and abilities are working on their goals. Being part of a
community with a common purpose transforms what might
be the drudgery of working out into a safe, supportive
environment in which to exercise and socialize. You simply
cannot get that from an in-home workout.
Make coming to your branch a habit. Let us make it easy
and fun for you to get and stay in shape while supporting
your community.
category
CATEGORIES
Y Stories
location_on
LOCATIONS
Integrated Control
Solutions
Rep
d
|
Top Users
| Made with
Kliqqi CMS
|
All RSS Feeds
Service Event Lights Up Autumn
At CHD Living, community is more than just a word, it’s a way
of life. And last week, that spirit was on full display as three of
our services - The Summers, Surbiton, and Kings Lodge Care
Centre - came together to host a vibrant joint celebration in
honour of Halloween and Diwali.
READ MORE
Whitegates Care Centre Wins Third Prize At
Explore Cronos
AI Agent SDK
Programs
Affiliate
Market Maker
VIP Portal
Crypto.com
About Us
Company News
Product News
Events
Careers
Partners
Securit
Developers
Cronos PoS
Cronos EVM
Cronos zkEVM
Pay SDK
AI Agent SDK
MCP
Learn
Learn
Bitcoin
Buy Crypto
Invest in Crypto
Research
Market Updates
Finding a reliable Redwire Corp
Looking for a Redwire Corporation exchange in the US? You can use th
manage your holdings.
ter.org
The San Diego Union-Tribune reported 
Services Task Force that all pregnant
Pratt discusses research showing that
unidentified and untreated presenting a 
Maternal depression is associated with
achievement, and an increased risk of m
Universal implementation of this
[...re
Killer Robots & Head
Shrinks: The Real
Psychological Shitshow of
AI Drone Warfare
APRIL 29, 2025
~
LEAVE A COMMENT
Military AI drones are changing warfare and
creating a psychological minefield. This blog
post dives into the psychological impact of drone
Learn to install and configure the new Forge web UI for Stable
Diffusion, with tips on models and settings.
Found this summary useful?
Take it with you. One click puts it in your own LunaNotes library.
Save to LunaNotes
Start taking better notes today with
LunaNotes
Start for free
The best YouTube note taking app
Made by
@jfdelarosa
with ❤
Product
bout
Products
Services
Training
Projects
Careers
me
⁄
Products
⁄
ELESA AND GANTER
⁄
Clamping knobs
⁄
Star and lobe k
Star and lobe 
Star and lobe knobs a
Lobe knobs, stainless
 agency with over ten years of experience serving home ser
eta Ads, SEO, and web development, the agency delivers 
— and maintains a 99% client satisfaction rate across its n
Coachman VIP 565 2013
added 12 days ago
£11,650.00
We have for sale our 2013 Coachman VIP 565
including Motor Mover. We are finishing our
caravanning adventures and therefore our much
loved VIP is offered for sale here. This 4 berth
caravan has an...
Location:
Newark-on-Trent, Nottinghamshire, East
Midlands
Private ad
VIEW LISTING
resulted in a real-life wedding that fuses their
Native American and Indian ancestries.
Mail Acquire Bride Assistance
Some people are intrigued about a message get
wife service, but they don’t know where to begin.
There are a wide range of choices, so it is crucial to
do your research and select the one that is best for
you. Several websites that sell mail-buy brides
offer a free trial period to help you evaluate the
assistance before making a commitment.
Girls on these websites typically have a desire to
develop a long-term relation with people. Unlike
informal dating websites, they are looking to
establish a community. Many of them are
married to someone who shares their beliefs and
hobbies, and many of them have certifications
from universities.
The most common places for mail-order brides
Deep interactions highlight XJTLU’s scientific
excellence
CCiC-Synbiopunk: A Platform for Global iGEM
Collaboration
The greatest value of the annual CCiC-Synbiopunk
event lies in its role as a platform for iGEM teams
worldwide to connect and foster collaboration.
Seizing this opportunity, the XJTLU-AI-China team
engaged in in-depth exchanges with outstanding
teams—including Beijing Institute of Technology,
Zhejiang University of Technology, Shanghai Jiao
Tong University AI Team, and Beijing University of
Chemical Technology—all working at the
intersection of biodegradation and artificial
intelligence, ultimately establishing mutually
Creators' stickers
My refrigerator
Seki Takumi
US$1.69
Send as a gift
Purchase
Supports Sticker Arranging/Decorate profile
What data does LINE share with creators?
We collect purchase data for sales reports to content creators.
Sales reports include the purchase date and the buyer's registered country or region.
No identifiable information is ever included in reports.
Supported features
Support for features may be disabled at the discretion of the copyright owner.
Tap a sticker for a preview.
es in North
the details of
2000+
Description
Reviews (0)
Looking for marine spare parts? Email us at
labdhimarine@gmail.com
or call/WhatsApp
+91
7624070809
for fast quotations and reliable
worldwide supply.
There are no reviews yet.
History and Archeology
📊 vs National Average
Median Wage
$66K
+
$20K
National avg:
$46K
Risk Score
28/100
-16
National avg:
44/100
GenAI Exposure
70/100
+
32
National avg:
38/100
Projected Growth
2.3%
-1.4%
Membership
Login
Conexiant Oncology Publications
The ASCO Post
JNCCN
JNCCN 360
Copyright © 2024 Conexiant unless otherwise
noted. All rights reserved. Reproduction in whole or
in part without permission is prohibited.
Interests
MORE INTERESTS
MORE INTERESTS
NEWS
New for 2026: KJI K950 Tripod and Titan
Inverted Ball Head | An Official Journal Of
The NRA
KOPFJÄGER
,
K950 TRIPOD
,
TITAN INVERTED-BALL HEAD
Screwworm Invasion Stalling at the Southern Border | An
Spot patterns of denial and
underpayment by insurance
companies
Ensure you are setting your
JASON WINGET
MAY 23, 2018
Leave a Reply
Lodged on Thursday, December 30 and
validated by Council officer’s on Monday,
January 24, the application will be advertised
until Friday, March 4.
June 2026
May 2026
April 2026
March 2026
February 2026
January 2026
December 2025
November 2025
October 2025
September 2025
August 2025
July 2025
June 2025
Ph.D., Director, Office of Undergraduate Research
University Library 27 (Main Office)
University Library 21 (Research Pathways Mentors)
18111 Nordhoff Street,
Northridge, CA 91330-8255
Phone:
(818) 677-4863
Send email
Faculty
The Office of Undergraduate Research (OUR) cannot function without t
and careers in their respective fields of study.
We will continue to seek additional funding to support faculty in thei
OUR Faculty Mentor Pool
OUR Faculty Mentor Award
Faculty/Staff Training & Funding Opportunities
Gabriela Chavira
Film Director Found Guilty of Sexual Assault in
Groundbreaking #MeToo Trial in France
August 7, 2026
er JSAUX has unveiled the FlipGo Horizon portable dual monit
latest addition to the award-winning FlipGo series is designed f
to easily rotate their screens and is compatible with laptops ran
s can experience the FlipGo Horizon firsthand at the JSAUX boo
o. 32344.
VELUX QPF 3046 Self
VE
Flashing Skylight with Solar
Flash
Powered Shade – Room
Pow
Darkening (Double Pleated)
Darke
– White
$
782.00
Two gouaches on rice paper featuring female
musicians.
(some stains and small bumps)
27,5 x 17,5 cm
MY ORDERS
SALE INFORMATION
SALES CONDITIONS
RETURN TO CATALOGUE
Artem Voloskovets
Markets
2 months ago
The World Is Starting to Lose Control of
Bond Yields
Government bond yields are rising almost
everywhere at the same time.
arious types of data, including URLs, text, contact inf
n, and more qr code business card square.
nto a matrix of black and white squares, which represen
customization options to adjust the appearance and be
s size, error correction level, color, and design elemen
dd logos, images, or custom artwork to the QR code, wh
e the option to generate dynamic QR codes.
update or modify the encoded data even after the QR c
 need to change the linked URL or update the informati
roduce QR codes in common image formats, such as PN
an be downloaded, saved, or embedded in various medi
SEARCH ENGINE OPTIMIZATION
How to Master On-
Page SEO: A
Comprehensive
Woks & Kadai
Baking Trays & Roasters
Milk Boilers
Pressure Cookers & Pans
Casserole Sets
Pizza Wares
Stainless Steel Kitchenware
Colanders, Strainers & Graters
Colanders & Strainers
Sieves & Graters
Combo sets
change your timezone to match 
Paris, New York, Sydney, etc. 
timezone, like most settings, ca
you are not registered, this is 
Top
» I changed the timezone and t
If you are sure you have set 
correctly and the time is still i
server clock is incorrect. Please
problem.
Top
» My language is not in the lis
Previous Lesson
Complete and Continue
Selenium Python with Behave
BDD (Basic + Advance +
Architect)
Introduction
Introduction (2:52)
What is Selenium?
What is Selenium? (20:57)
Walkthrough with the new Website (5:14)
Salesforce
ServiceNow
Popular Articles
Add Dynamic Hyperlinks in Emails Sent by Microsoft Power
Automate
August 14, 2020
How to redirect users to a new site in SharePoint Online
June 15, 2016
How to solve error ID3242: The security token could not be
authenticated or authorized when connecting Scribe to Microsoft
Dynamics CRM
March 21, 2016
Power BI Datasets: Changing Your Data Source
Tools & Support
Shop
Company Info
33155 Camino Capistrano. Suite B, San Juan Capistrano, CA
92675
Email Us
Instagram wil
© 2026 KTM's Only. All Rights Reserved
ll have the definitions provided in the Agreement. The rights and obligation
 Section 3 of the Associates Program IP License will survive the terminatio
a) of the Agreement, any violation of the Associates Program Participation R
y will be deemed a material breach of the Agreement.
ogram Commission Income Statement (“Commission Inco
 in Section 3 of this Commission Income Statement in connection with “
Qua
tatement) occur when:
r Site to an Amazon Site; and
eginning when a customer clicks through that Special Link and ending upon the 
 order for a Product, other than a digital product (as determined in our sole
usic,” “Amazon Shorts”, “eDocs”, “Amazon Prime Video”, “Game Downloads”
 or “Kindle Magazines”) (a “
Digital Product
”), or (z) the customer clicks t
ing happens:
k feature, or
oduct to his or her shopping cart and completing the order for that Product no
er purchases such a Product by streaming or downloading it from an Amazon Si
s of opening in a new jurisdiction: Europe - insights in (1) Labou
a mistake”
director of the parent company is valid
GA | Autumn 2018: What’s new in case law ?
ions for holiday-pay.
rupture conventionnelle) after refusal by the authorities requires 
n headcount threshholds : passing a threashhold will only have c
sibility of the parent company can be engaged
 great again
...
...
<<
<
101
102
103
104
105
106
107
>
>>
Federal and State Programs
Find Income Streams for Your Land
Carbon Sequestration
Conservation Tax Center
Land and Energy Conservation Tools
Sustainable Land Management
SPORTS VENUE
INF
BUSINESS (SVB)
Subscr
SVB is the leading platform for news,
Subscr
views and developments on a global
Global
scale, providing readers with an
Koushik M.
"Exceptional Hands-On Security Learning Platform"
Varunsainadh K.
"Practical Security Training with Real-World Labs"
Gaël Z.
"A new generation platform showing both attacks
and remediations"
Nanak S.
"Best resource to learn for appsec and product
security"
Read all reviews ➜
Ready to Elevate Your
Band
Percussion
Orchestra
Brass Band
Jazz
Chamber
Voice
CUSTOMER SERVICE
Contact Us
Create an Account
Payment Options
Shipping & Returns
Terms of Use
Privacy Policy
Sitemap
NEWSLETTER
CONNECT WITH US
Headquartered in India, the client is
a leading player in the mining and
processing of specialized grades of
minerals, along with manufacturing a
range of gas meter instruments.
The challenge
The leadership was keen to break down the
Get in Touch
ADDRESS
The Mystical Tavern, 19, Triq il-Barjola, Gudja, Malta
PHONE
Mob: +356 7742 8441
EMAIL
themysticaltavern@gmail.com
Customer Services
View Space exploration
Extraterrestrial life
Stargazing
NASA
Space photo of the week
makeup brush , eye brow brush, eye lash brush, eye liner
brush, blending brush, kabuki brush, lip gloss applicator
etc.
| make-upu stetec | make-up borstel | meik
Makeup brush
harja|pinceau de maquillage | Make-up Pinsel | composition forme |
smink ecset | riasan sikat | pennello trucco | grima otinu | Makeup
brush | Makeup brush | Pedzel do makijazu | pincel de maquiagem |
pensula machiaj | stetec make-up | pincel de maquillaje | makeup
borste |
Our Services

→ Directions
Rewrite everything from the start of the records down to the line containing "of life. And", with "drudgery" changed to "tedium" and nothing else altered.

→ Answer to this problem
and abilities are working on their goals. Being part of a
community with a common purpose transforms what might
be the tedium of working out into a safe, supportive
environment in which to exercise and socialize. You simply
cannot get that from an in-home workout.
Make coming to your branch a habit. Let us make it easy
and fun for you to get and stay in shape while supporting
your community.
category
CATEGORIES
Y Stories
location_on
LOCATIONS
Integrated Control
Solutions
Rep
d
|
Top Users
| Made with
Kliqqi CMS
|
All RSS Feeds
Service Event Lights Up Autumn
At CHD Living, community is more than just a word, it’s a way
of life. And last week, that spirit was on full display as three of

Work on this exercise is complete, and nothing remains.